Table 9 The simulation results (comparison of different algorithms of VM placement)

In this article, GaMat is based on 2-D chromosome design, while GaLin is applied by considering the chromosome in a linear manner, as shown in Table 2; it was used in most of the VM placement GA-based solutions. As seen in Fig. 8, in case of lowering VM migration and PM overloading, GaMat is higher than GaLin, although in the case of EC, GaMat varies significantly from GaLin. In the case of GaMat, though, it’s a little more, as seen in Fig. 8. In terms of the output parameters described above, the Genetic based technique is found to be better that can lead to better outcomes. It is also inferred that GaMat (2-D chromosome) may become an alternative approach for the positioning of the VMs in the Datacenter.

Fig. 8
figure 8

GaMat versus GaLin

We took the energy consumed values in each time interval after applying both approaches with a similar workload (Day 04/03/2011).

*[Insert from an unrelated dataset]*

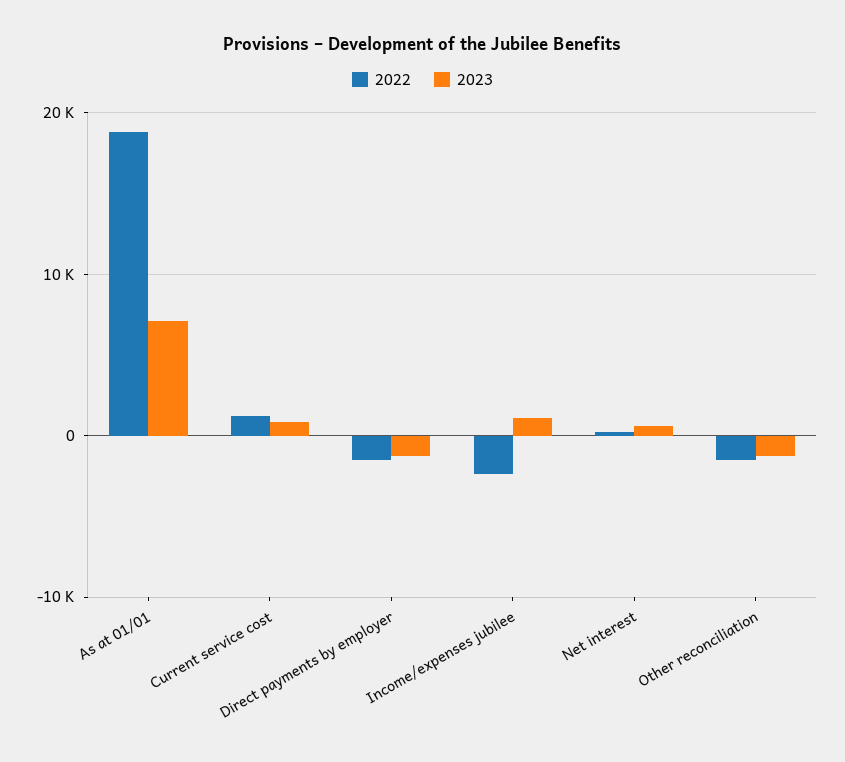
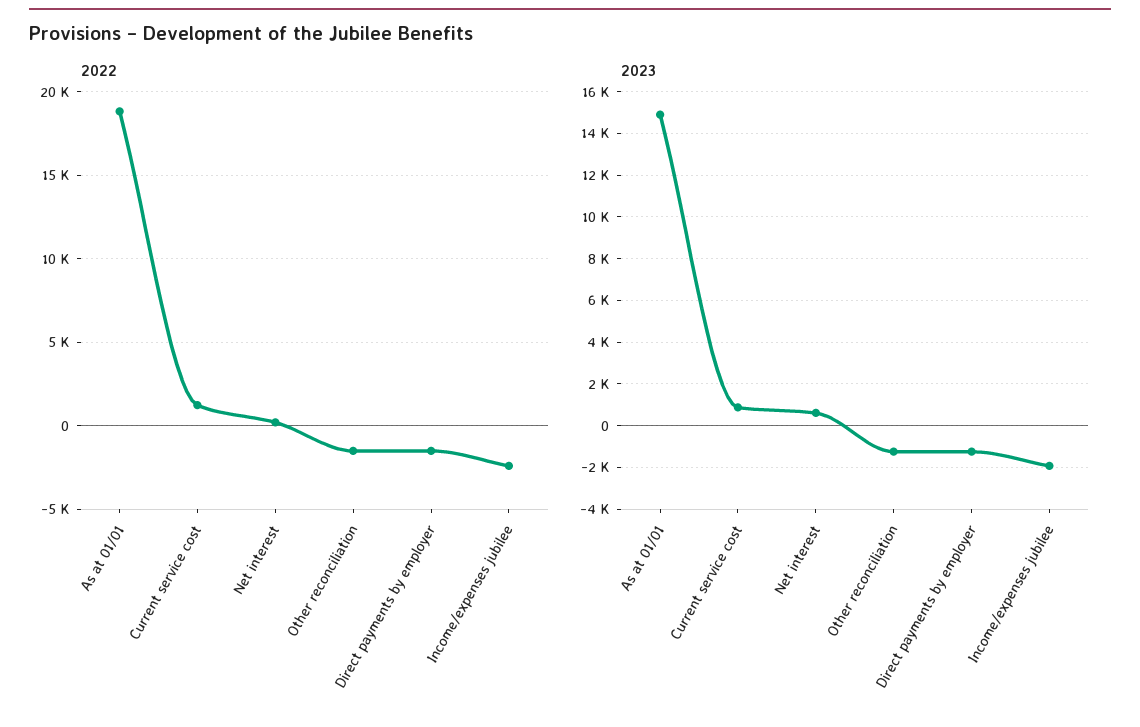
2023, As at 01/01: 7000 -> 15000
2023, Income/expenses jubilee: 1000 -> -2000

Figure 9 illustrates that the EC is less than 1.5 kWh for every time frame of 24-h period. GaMat has smooth patterns compared to Pa, which proves the better performance of dynamic consolidation in terms of EC.

Fig. 9
figure 9

EC in each time frame: Day 04/03/2011

VM migrations in each time frame are also collected for the same workload and shown in Fig. 10. The plot shows that the VM migrations in GaLin are lower than GaMat and Pa in each time interval.

Fig. 10
figure 10

VM migration in each time frame: Day 04/03/2011

Conclusion

Dynamic consolidation of VMs was done using genetic meta-heuristics in the proposed work. It finds an optimal solution using genetic operators (mutation and crossover) from random solutions. The primary purpose of the proposed work is to investigate use of the GA approach for controlling the EC and service efficiency of cloud datacenter. In addition, GaLin, influenced by research performed in most of the previous works, was also implemented in this work. EC, PM overloading, SLA and VM migration constraints to increase efficiency are mainly addressed by GaMat and GaLin. The fitness criterion is based on predicted utilization which results with significant improvement. However the efficiency may be enhanced by employing other factors, e.g. memory, disk usage, and network resources. Simulation findings indicate that the GA-based solutions have been found better for EC and SLA’s autonomous management. These methods can be implemented as future work to address the other resource allocation issues in the cloud datacenter.